D’où les signaux d’ouverture récents à Ottawa pour une aide à ce secteur qui n’aurait rien d’exceptionnel. Le gouvernement allemand a injecté 9 milliards d’euros dans Lufthansa contre 20 % des actions. Air France a reçu un soutien de 7 milliards d’euros de son gouvernement. Washington a débloqué 25 milliards US pour ses entreprises aériennes. Hong Kong, Singapour, la Russie et bien d’autres ont fait la même chose.

En imitant l’Allemagne et avec des prises de participation minoritaires dans les entreprises aériennes, Ottawa pourrait éventuellement revendre ses parts quand le marché repartira, réalisant peut-être même un léger bénéfice. Cela permettrait aussi d’avoir un membre au conseil d’administration pour s’assurer que les sommes sont bien gérées.

Les entreprises préfèrent des prêts et des garanties de prêt, mais elles doivent se rappeler que ce sont elles qui sont ici en demande.

Dans tous les cas, Ottawa doit obtenir des conditions en échange de son soutien – et établir des mécanismes pour s’assurer qu’elles seront respectées.

Le fédéral a déjà fait savoir que son aide sera conditionnelle au remboursement des voyageurs qui ont perdu leurs billets à cause de la COVID-19. Les sommes en jeu sont colossales : environ 2,4 milliards pour Air Canada et 860 millions pour Air Transat.
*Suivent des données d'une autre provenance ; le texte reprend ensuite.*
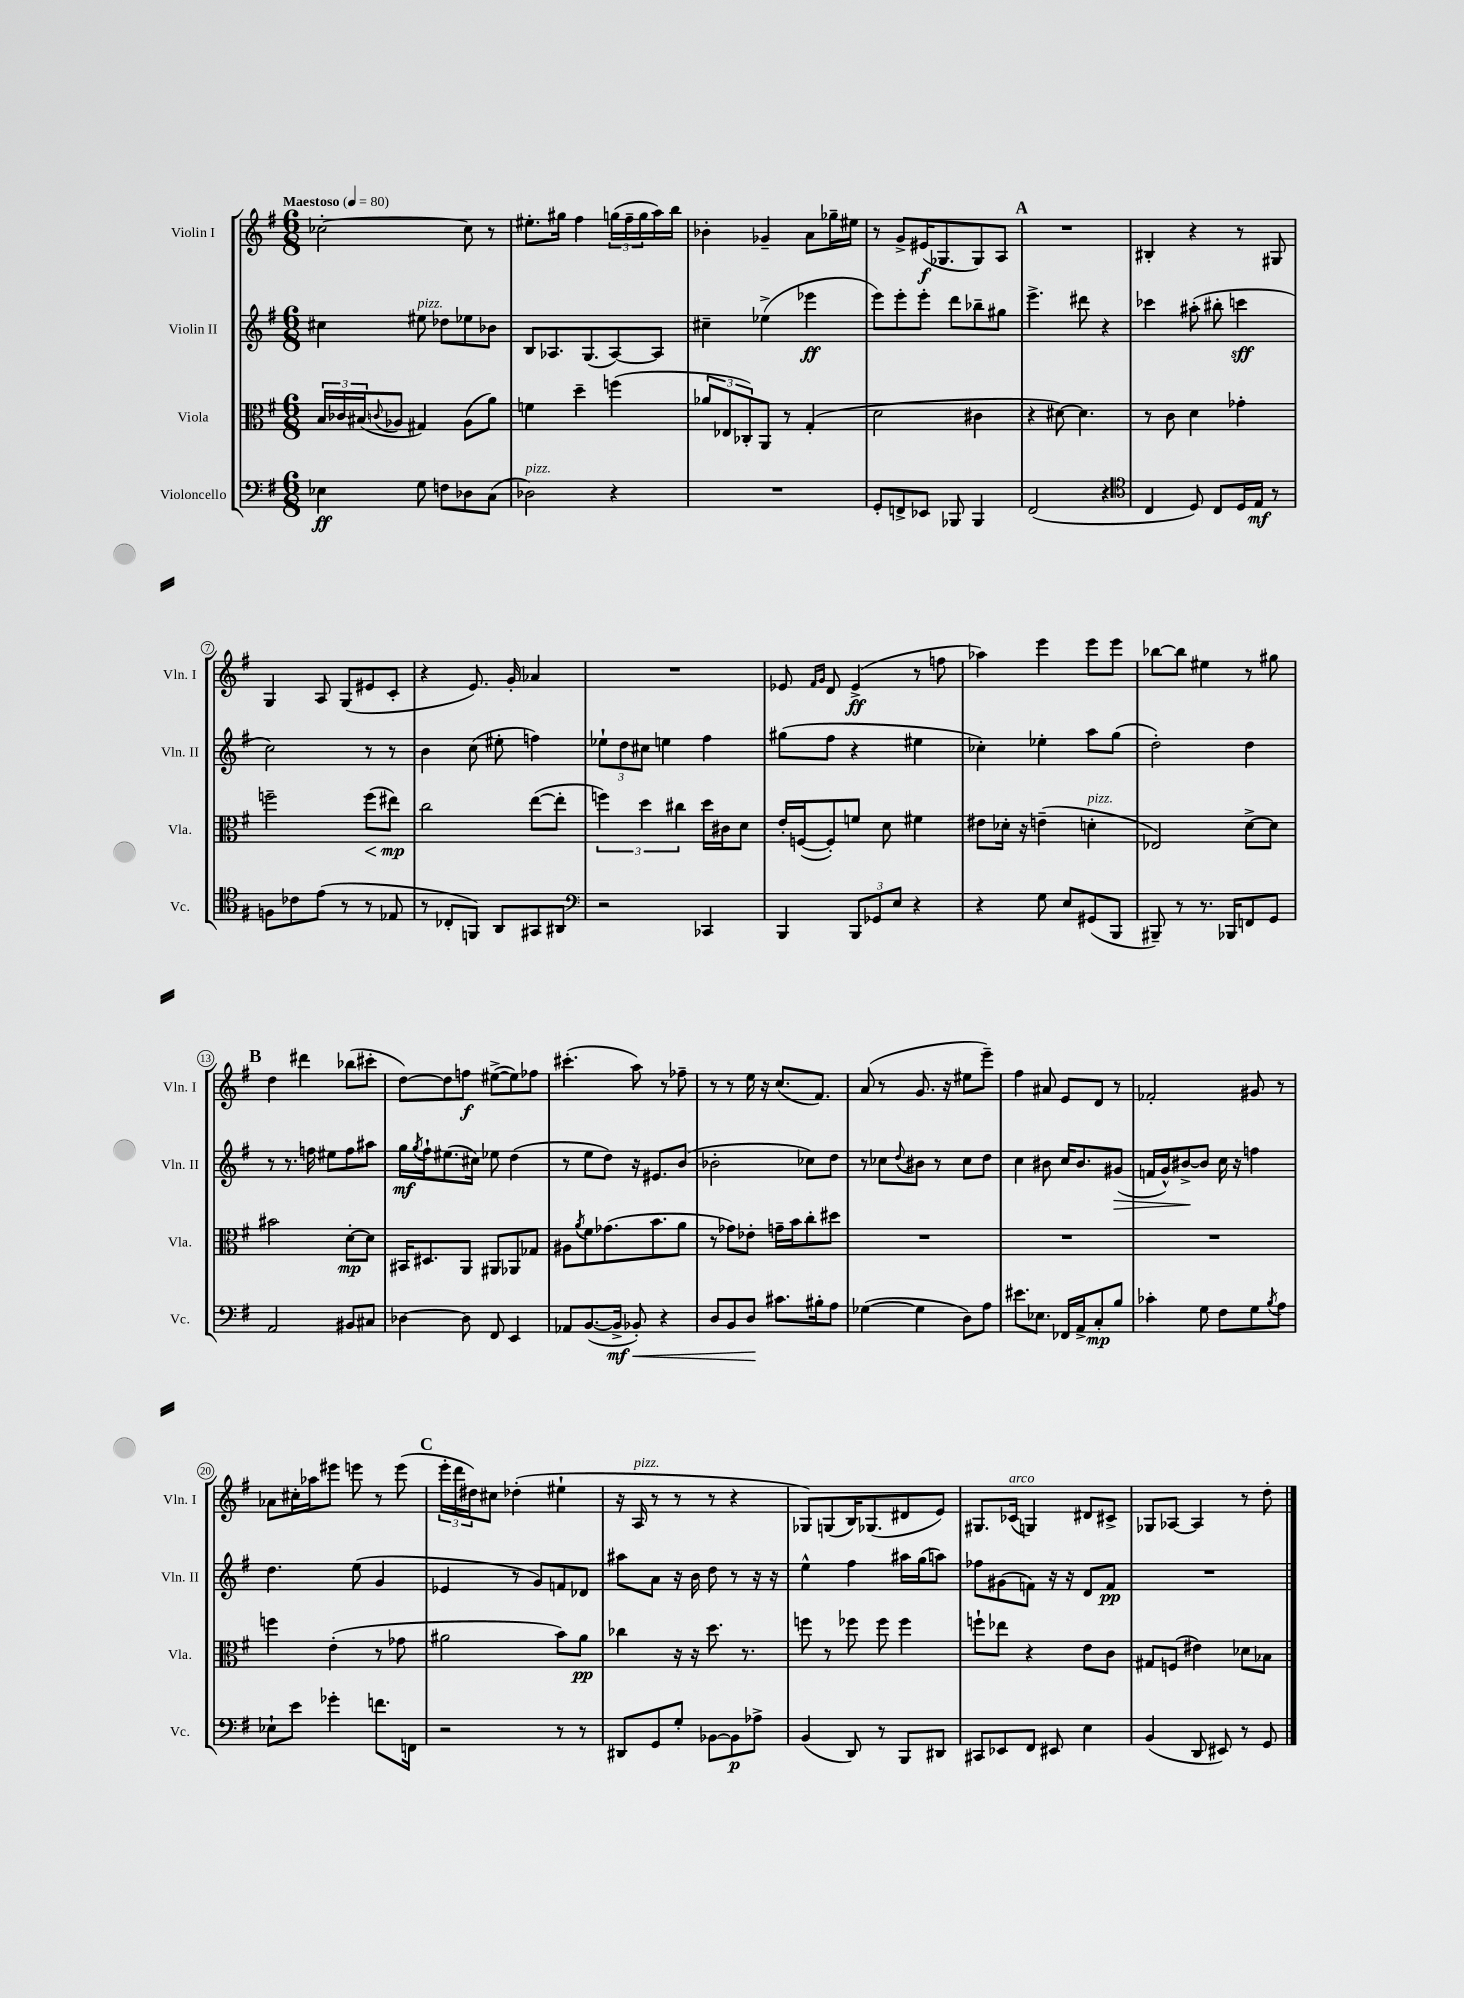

**kern	**dynam	**kern	**dynam	**kern	**dynam	**kern	**dynam
*part4	*part4	*part3	*part3	*part2	*part2	*part1	*part1
*staff4	*staff4	*staff3	*staff3	*staff2	*staff2	*staff1	*staff1
*I"Violoncello	*	*I"Viola	*	*I"Violin II	*	*I"Violin I	*
*I'Vc.	*	*I'Vla.	*	*I'Vln. II	*	*I'Vln. I	*
*clefF4	*	*clefC3	*	*clefG2	*	*clefG2	*
*k[f#]	*	*k[f#]	*	*k[f#]	*	*k[f#]	*
*M6/8	*	*M6/8	*	*M6/8	*	*M6/8	*
*MM80	*	*MM80	*	*MM80	*	*MM80	*
=1	=1	=1	=1	=1	=1	=1	=1
!	!	!	!	!	!	!LO:TX:a:B:t=Maestoso	!
4E-X\	ff	24B/LL	.	4cc#X\	.	[2cc-X'\	.
.	.	24c-X/	.	.	.	.	.
.	.	(24B#X/J	.	.	.	.	.
.	.	8qqcn/	.	.	.	.	.
.	.	8A-X/J	.	.	.	.	.
!	!	!	!	!LO:TX:a:i:t=pizz.	!	!	!
8G\	.	4G#X/)	.	8ee#X\	.	.	.
8Fn\L	.	.	.	8dd-X\L	.	.	.
8D-X\	.	(8A-\L	.	8ee-X\	.	8cc-\]	.
(8C\J	.	8a\J)	.	8b-X\J	.	8r	.
=2	=2	=2	=2	=2	=2	=2	=2
!LO:TX:a:i:t=pizz.	!	!	!	!	!	!	!
2D-X\)	.	4fn\	.	8B/L	.	8.ee#X'\L	.
.	.	.	.	8.A-X/	.	.	.
.	.	.	.	.	.	16gg#X\Jk	.
.	.	4dd~\	.	.	.	4ff#\	.
.	.	.	.	(8.G/	.	.	.
4r	.	(4ffn\	.	[8A-/)	.	(24ggn\LL	.
.	.	.	.	.	.	24ff#~\	.
.	.	.	.	.	.	24gg\	.
.	.	.	.	8A-/J]	.	16aa\)	.
.	.	.	.	.	.	16bb\JJ	.
=3	=3	=3	=3	=3	=3	=3	=3
2.r	.	12a-X/L	.	4cc#X~\	.	4b-X'\	.
.	.	12E-X/	.	.	.	.	.
.	.	12C-X'/)	.	.	.	.	.
.	.	8AA/J	.	(4ee-X^\	.	4g-X~/	.
.	.	8r	.	.	.	.	.
.	.	(4G'/	.	4eee-X\	ff	8a\L	.
.	.	.	.	.	.	16gg-X~\L	.
.	.	.	.	.	.	16ee#X\JJ	.
=4	=4	=4	=4	=4	=4	=4	=4
8GG'/L	.	2d\	.	8eee\L)	.	8r	.
8FFn^/	.	.	.	8eee'\	.	8g^/L	.
8EE-X/J	.	.	.	8eee'\J	.	(16e#X/K	f
.	.	.	.	.	.	8.G-X/	.
8BBB-X/	.	.	.	8ddd\L	.	.	.
4BBB-/	.	4c#X\	.	8bb-X~\	.	8G-/)	.
.	.	.	.	8gg#X\J	.	8A/J	.
!!LO:REH:place=s1:t=A
=5	=5	=5	=5	=5	=5	=5	=5
(2FF#/	.	4r	.	4.eee^\	.	2.r	.
.	.	[8d#X\)	.	.	.	.	.
.	.	4.d#\]	.	8ddd#X\	.	.	.
4r	.	.	.	4r	.	.	.
=6	=6	=6	=6	=6	=6	=6	=6
*clefC4	*	*	*	*	*	*	*
4C/	.	8r	.	4ccc-X\	.	4B#X'/	.
.	.	8c\	.	.	.	.	.
8D/)	.	4d\	.	(8aa#X'\	.	4r	.
8C/L	.	.	.	8bb#X'\	.	.	.
16D/L	.	4g-X'\	.	4cccn\	sff	8r	.
16E/JJ	mf	.	.	.	.	.	.
8r	.	.	.	.	.	8G#X/	.
!!LO:LB:g=z
=7	=7	=7	=7	=7	=7	=7	=7
8Fn\L	.	2ffn~\	.	2cc\)	.	4G/	.
8c-X\	.	.	.	.	.	.	.
(8e\J	.	.	.	.	.	8A/	.
8r	.	.	.	.	.	(8G/L	.
!	!	!	!LO:HP:b	!	!	!	!
8r	.	(8ff\L	<	8r	.	8e#X/	.
8E-X/	.	8ee#X\J)	mp	8r	.	8c'/J	.
.	.	.	[	.	.	.	.
=8	=8	=8	=8	=8	=8	=8	=8
8r	.	2cc\	.	4b\	.	4r	.
8C-X'/L	.	.	.	.	.	.	.
8FFn/J)	.	.	.	(8cc\	.	8.e/)	.
8AA/L	.	.	.	8ee#X'\	.	.	.
.	.	.	.	.	.	16g'/	.
8GG#X/	.	([8ee\L	.	4ffn\)	.	4a-X/	.
8AA#X/J	.	8ee'\J]	.	.	.	.	.
=9	=9	=9	=9	=9	=9	=9	=9
*clefF4	*	*	*	*	*	*	*
2r	.	6ffn\)	.	12ee-X`\L	.	2.r	.
.	.	.	.	12dd\	.	.	.
.	.	6dd\	.	12cc#X\J	.	.	.
.	.	.	.	4een\	.	.	.
.	.	6cc#X\	.	.	.	.	.
4CC-X/	.	16dd\LL	.	4ff#\	.	.	.
.	.	16c#X\J	.	.	.	.	.
.	.	8d\J	.	.	.	.	.
=10	=10	=10	=10	=10	=10	=10	=10
4BBB/	.	16e'/LL	.	(8gg#X\L	.	8e-X/	.
.	.	([16Fn/J	.	.	.	.	.
.	.	.	.	.	.	16qqf#/LL	.
.	.	.	.	.	.	16qqg/JJ	.
.	.	8F'/])	.	8ff#\J	.	8d/	.
12BBB/L	.	8fn/J	.	4r	.	(4e-^/	ff
12GG-X/	.	.	.	.	.	.	.
.	.	8d\	.	.	.	.	.
12E/J	.	.	.	.	.	.	.
4r	.	4f#X\	.	4ee#X\	.	8r	.
.	.	.	.	.	.	8ffn\	.
=11	=11	=11	=11	=11	=11	=11	=11
4r	.	8e#X\L	.	4cc-X'\)	.	4aa-X\)	.
.	.	16d-X'\Jk	.	.	.	.	.
.	.	16r	.	.	.	.	.
8G\	.	(4en~\	.	4ee-X'\	.	4eee\	.
8E/L	.	.	.	.	.	.	.
!	!	!LO:TX:a:i:t=pizz.	!	!	!	!	!
(8GG#X/	.	4dn'\	.	8aa\L	.	8eee\L	.
8BBB/J	.	.	.	(8gg\J	.	8eee\J	.
=12	=12	=12	=12	=12	=12	=12	=12
8BBB#X~/)	.	2E-X/)	.	2dd'\)	.	[8bb-X\L	.
8r	.	.	.	.	.	8bb-\J]	.
8.r	.	.	.	.	.	4ee#X\	.
16BBB-X/KL	.	.	.	.	.	.	.
8FFn/	.	[8d^\L	.	4dd\	.	8r	.
8GG/J	.	8d\J]	.	.	.	8gg#X\	.
!!LO:LB:g=z
!!LO:REH:place=s1:t=B
=13	=13	=13	=13	=13	=13	=13	=13
2AA/	.	2b#X\	.	8r	.	4dd\	.
.	.	.	.	8.r	.	.	.
.	.	.	.	.	.	4ddd#X\	.
.	.	.	.	16ffn\	.	.	.
.	.	.	.	8ee#X\L	.	.	.
8BB#X/L	.	[8d'\L	mp	8ff\	.	(8bb-X\L	.
8C#X/J	.	8d\J]	.	8aa#X\J	.	8ccc#X'\J	.
=14	=14	=14	=14	=14	=14	=14	=14
[4D-X\	.	16BB#X/KL	.	16gg\LL	mf	[8dd\L)	.
.	.	.	.	8qgg/	.	.	.
.	.	8.D#X/	.	16ff#`\J	.	.	.
.	.	.	.	(8.ee#X\	.	8dd\]	.
8D-\]	.	8AA/J	.	.	.	8ffn\J	f
.	.	.	.	16cc#X\Jk)	.	.	.
8FF#/	.	8AA#X/L	.	8ee-X\	.	([8ee#X^\L	.
4EE/	.	8AA-X/	.	(4dd\	.	8ee#\])	.
.	.	8G-X/J	.	.	.	8ff-X\J	.
=15	=15	=15	=15	=15	=15	=15	=15
8AA-X/L	.	8A#X\L	.	8r	.	(4.ccc#X'\	.
.	.	8qa/	.	.	.	.	.
([8.BB/	.	8f#\	.	8ee\L	.	.	.
.	.	(8.g-X\	.	8dd\J)	.	.	.
!	!LO:HP:b	!	!	!	!	!	!
16BB^/Jk]	< mf	.	.	.	.	.	.
8BB-X'/)	.	.	.	16r	.	8aa\)	.
.	.	8.b\	.	8.e#X/L	.	.	.
4r	.	.	.	.	.	8r	.
.	.	8a\J	.	(8b/J	.	8ff-X~\	.
=16	=16	=16	=16	=16	=16	=16	=16
8D/L	.	8r	.	2b-X'\	.	8r	.
8BB/	.	8g-X\L)	.	.	.	8r	.
8D/J	.	8e-X'\J	.	.	.	16ee\	.
.	.	.	.	.	.	16r	.
8.c#X\L	[	16gn~\LL	.	.	.	(8.cc/L	.
.	.	16b\J	.	.	.	.	.
.	.	8cc'\	.	8cc-X\L)	.	.	.
16B#X'\k	.	.	.	.	.	8.f#/J)	.
8A\J	.	8dd#X\J	.	8dd\J	.	.	.
=17	=17	=17	=17	=17	=17	=17	=17
([4G-X\	.	2.r	.	8r	.	(8a/	.
.	.	.	.	8cc-X\L	.	8r	.
.	.	.	.	8qqdd/	.	.	.
4G-\]	.	.	.	8b#X\J	.	8.g/	.
.	.	.	.	8r	.	.	.
.	.	.	.	.	.	16r	.
8D\L)	.	.	.	8cc-\L	.	8ee#X\L	.
8A\J	.	.	.	8dd\J	.	8eee~\J)	.
=18	=18	=18	=18	=18	=18	=18	=18
8.e#X\L	.	2.r	.	4cc\	.	4ff#\	.
8.E-X\J	.	.	.	.	.	.	.
.	.	.	.	8b#X\	.	8a#X/	.
16FF-X/LL	.	.	.	16cc/KL	.	8e/L	.
16AA^/J	.	.	.	8.b#/	.	.	.
8C'/	mp	.	.	.	.	8d/J	.
!	!	!	!	!	!LO:HP:b	!	!
8B/J	.	.	.	(8g#X/J	>	8r	.
=19	=19	=19	=19	=19	=19	=19	=19
4c-X'\	.	2.r	.	16fn/LL	.	2f-X'/	.
.	.	.	.	16g^^/J)	.	.	.
.	.	.	.	[8b#X^/	.	.	.
8G\	.	.	.	8b#/J]	]	.	.
8F#\L	.	.	.	16cc\	.	.	.
.	.	.	.	16r	.	.	.
8G\	.	.	.	4ffn\	.	8g#X/	.
8qB/	.	.	.	.	.	.	.
8A\J	.	.	.	.	.	8r	.
!!LO:LB:g=z
=20	=20	=20	=20	=20	=20	=20	=20
8E-X`\L	.	4ffn\	.	4.dd\	.	8a-X\L	.
8e\J	.	.	.	.	.	16cc#X'\L	.
.	.	.	.	.	.	16aa-X\J	.
4g-X'\	.	(4e'\	.	.	.	8eee#X\J	.
.	.	.	.	(8ee\	.	8eeen\	.
8.fn\L	.	8r	.	4g/	.	8r	.
.	.	8g-X\	.	.	.	(8eee\	.
16FFn\Jk	.	.	.	.	.	.	.
!!LO:REH:place=s1:t=C
=21	=21	=21	=21	=21	=21	=21	=21
2r	.	2a#X\	.	4e-X/	.	24eee'\LL	.
.	.	.	.	.	.	24ddd\	.
.	.	.	.	.	.	24dd#X\J)	.
.	.	.	.	.	.	8cc#X\J	.
.	.	.	.	8r	.	(4dd-X'\	.
.	.	.	.	8g/L)	.	.	.
8r	.	8b\L)	.	8fn/	.	4ee#X`\	.
8r	.	8a#\J	pp	8d-X/J	.	.	.
=22	=22	=22	=22	=22	=22	=22	=22
8DD#X/L	.	4cc-X\	.	8aa#X\L	.	16r	.
!	!	!	!	!	!	!LO:TX:a:i:t=pizz.	!
.	.	.	.	.	.	16A/	.
8GG/	.	.	.	8a\J	.	8r	.
8G'/J	.	16r	.	16r	.	8r	.
.	.	16r	.	16b\	.	.	.
[8BB-X\L	.	8.dd\	.	8dd\	.	8r	.
8BB-\]	p	.	.	8r	.	4r	.
.	.	8.r	.	.	.	.	.
8A-X^\J	.	.	.	16r	.	.	.
.	.	.	.	16r	.	.	.
=23	=23	=23	=23	=23	=23	=23	=23
(4BB/	.	8ffn\	.	4ee^^\	.	8G-X/L)	.
.	.	8r	.	.	.	(8Gn/	.
8DD/)	.	8ff-X\	.	4ff#\	.	16B/K)	.
.	.	.	.	.	.	(8.G-X/	.
8r	.	8ff-\	.	.	.	.	.
8BBB/L	.	4ff-\	.	16aa#X\LL	.	8d#X/	.
.	.	.	.	(16gg\J	.	.	.
8DD#X/J	.	.	.	8aan\J)	.	8e/J)	.
=24	=24	=24	=24	=24	=24	=24	=24
8CC#X/L	.	8ffn`\L	.	8ff-X\L	.	8.G#X/L	.
8EE-X/	.	8ee-X\J	.	(8g#X\	.	.	.
!	!	!	!	!	!	!LO:TX:a:i:t=arco	!
.	.	.	.	.	.	(16c-X/Jk	.
8FF#/J	.	4r	.	8fn\J)	.	4Gn/)	.
8EE#X/	.	.	.	16r	.	.	.
.	.	.	.	16r	.	.	.
4E\	.	8e\L	.	8d/L	.	8d#X/L	.
.	.	8c\J	.	8f/J	pp	8c#X^/J	.
=25	=25	=25	=25	=25	=25	=25	=25
(4BB/	.	8G#X/L	.	2.r	.	8G-X/L	.
.	.	(8Fn/J	.	.	.	[8A-X/J	.
8DD/	.	4e#X\)	.	.	.	4A-/]	.
8EE#X/)	.	.	.	.	.	.	.
8r	.	8d-X\L	.	.	.	8r	.
8GG/	.	8B-X\J	.	.	.	8dd'\	.
==	==	==	==	==	==	==	==
*-	*-	*-	*-	*-	*-	*-	*-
Mais c’est incontournable.

PHOTO DAVID BOILY, ARCHIVES LA PRESSE

« Le gouvernement fédéral a déjà des programmes de soutien pour les entreprises touchées par la crise, mais ils sont mal adaptés au secteur aérien », écrit notre éditorialiste.

Même chose pour la reprise des vols régionaux, dont l’arrêt a isolé un grand nombre de communautés – parlez-en aux citoyens de Gaspé, de Baie-Comeau et de Val-d’Or.

Précisons finalement qu’alors qu’on parle de reprise verte, injecter des fonds publics dans des entreprises polluantes crée un malaise. Le gouvernement français a exigé des gains environnementaux d’Air France en échange de son aide. Cette avenue est certainement à explorer chez nous.

Sauver les entreprises aériennes du naufrage est dans l’intérêt du pays. Mais le fédéral a l’obligation de s’assurer que cet argent sera déployé de façon à maximiser les retombées pour les Canadiens. Pas pour les actionnaires ou les dirigeants.